> [Text for analysis]:
▼▼▼

What is the attribute shit above the function and why so they prefix everything with two underscores?

>why so they prefix everything with two underscores?
im guessing they are private functions

>beautiful
>simple
>elegant
We were trying to tell you, bro.

It's going to be ugly anywhere. You can't make va_args shit look good. Honestly, the entire idea was a mistake, but proper macros would have been slow as balls in the 70s.

>why so they prefix everything with two underscores?
It's called a reserved identifier. The standard states that if you use double underscores anywhere in your code, you risk the chance of stepping on identifiers used by the standard library implementation. Accordingly, the standard library developers use them everywhere so they don't step on identifiers used by YOUR code.

>__attribute__((__format__(gnu_printf, 1, 2)))
Tells the compiler this is a printf where the format string is in position 1 and the format parameters start at position 2. This lets the compiler bitch at you if you've written like printf("%s %d", 1234).
>__MINGW_ATTRIBUTE_NONNULL(1)
Tells the compiler that argument 1, the format string, can't be null, so it will bitch at you if you fuck that up somehow. Otherwise it would compile without warnings and then segfault when run.

▲▲▲

> [Written task 1]: From the discussion of the printf declaration, copy out the passage from "im guessing they" up to and including "by YOUR code.".
> [Written task 2]: In the discussion of the printf declaration, what does __MINGW_ATTRIBUTE_NONNULL(1) tell the compiler?
> [Written task 3]: Write what comes next in the discussion of the printf declaration, picking up after its final sentence.

> [Dataset content]:
▼▼▼

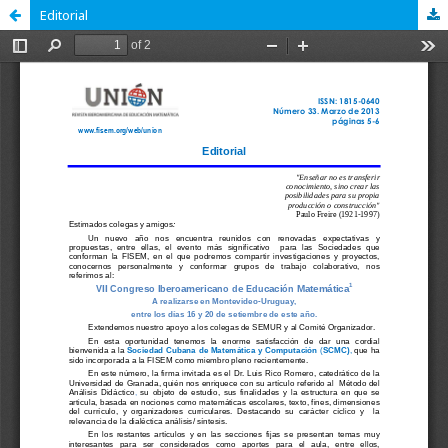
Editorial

▲▲▲
▼▼▼

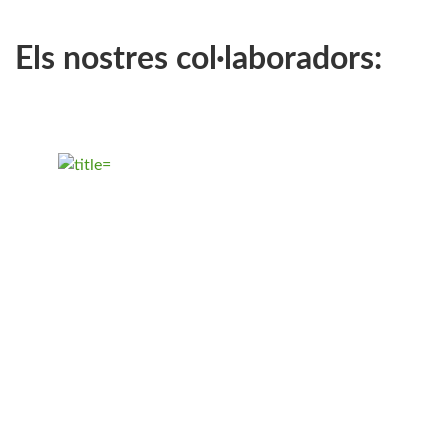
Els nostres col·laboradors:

▲▲▲

> [Task answer 1]:
im guessing they are private functions

>beautiful
>simple
>elegant
We were trying to tell you, bro.

It's going to be ugly anywhere. You can't make va_args shit look good. Honestly, the entire idea was a mistake, but proper macros would have been slow as balls in the 70s.

>why so they prefix everything with two underscores?
It's called a reserved identifier. The standard states that if you use double underscores anywhere in your code, you risk the chance of stepping on identifiers used by the standard library implementation. Accordingly, the standard library developers use them everywhere so they don't step on identifiers used by YOUR code.

> [Task answer 2]: It tells the compiler that argument 1, the format string, can't be null.

> [Task answer 3]:
>__builtin_va_list __local_argv
Makes a variable argument list, which is a specialized array.
>__builtin_va_start(__local_argv, __format)
Populates the VA list with everything after the parameter __format.
Then it calls its builtin vfprintf implementation with that VA list, and uses __builtin_va_end to clean up the VA list before returning.

monochrome bro

This is pro shit, you amateur. I see that and immediately know a natural programmer wrote that. No midwit code will ever look like that.

It's like when Ramanujan sent some of his equations to Hardy and he knew at first glance that they had to be true. Even though he didn't prove them at the moment, he just felt that nobody could make them up and that Ramanujan couldn't possibly be an impostor.

You just know.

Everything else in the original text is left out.